┌─ Input

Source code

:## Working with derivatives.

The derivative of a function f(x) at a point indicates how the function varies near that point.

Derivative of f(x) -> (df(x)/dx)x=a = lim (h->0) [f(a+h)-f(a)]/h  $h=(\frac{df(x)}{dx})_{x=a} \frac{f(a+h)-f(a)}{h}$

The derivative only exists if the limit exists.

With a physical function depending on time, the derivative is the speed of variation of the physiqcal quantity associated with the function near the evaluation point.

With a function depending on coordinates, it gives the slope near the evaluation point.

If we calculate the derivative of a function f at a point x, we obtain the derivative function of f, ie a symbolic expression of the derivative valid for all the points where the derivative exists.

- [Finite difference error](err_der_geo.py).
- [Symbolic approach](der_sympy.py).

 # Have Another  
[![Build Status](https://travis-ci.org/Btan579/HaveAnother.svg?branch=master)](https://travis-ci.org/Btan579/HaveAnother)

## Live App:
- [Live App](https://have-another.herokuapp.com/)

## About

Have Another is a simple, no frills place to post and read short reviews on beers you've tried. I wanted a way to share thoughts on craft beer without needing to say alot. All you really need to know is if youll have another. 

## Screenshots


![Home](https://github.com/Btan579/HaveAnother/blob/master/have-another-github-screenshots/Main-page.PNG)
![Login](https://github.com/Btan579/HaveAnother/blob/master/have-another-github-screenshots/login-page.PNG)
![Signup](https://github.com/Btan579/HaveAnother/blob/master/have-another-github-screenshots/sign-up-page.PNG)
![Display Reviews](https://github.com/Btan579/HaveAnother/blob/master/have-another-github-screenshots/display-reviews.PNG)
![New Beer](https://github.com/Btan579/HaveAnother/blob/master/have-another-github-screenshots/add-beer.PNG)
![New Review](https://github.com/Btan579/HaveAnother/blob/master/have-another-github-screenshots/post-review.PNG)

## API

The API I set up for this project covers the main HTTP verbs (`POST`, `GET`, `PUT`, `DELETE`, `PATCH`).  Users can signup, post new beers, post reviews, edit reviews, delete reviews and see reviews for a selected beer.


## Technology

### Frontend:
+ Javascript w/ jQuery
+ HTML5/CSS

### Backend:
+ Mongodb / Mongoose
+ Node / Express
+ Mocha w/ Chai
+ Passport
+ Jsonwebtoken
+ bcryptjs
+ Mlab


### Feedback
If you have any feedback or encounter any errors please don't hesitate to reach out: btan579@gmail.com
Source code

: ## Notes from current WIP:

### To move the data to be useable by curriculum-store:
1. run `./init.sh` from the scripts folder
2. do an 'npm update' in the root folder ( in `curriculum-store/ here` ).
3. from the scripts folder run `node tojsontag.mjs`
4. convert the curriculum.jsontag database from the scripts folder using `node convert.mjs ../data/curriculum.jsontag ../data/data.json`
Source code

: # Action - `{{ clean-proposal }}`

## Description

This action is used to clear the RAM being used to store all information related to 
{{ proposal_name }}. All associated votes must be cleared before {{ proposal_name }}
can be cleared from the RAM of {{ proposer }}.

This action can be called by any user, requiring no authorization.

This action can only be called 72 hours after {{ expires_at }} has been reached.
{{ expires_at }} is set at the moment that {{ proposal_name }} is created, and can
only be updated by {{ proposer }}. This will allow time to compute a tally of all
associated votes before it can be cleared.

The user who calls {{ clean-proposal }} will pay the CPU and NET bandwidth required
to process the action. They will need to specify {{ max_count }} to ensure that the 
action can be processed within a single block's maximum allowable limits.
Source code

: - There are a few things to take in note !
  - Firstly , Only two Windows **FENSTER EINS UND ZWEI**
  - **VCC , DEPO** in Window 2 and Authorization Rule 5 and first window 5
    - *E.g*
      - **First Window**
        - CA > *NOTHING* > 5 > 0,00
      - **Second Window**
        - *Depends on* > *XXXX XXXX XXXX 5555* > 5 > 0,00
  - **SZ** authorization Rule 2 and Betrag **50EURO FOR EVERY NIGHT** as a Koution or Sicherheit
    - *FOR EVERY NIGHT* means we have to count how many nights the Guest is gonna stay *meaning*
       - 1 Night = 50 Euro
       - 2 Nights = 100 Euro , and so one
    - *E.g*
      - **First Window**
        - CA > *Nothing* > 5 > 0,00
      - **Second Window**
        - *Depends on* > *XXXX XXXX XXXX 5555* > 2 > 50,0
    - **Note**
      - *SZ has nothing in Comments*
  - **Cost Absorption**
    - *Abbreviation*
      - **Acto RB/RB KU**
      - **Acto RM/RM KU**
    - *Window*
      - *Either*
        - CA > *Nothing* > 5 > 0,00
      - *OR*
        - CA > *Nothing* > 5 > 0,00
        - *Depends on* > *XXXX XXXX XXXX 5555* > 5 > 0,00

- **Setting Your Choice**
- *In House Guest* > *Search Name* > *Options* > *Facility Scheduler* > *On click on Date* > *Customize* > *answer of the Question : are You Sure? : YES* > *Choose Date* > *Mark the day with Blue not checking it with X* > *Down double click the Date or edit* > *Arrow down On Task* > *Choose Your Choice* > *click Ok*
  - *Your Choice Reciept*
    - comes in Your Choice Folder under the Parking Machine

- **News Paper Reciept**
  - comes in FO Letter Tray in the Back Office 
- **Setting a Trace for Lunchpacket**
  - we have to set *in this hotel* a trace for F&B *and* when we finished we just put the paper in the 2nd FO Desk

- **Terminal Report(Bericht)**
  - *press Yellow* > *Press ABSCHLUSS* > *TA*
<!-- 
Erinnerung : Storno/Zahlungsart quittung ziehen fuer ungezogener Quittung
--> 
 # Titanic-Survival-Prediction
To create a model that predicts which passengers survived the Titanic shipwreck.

└─

From the data above, reproduce word for word the lines running from the line with "- **Acto RB/RB KU**" to the line with "- **Setting a Trace for Lunchpacket**", ends included.

Solution to this problem:
      - **Acto RB/RB KU**
      - **Acto RM/RM KU**
    - *Window*
      - *Either*
        - CA > *Nothing* > 5 > 0,00
      - *OR*
        - CA > *Nothing* > 5 > 0,00
        - *Depends on* > *XXXX XXXX XXXX 5555* > 5 > 0,00

- **Setting Your Choice**
- *In House Guest* > *Search Name* > *Options* > *Facility Scheduler* > *On click on Date* > *Customize* > *answer of the Question : are You Sure? : YES* > *Choose Date* > *Mark the day with Blue not checking it with X* > *Down double click the Date or edit* > *Arrow down On Task* > *Choose Your Choice* > *click Ok*
  - *Your Choice Reciept*
    - comes in Your Choice Folder under the Parking Machine

- **News Paper Reciept**
  - comes in FO Letter Tray in the Back Office 
- **Setting a Trace for Lunchpacket**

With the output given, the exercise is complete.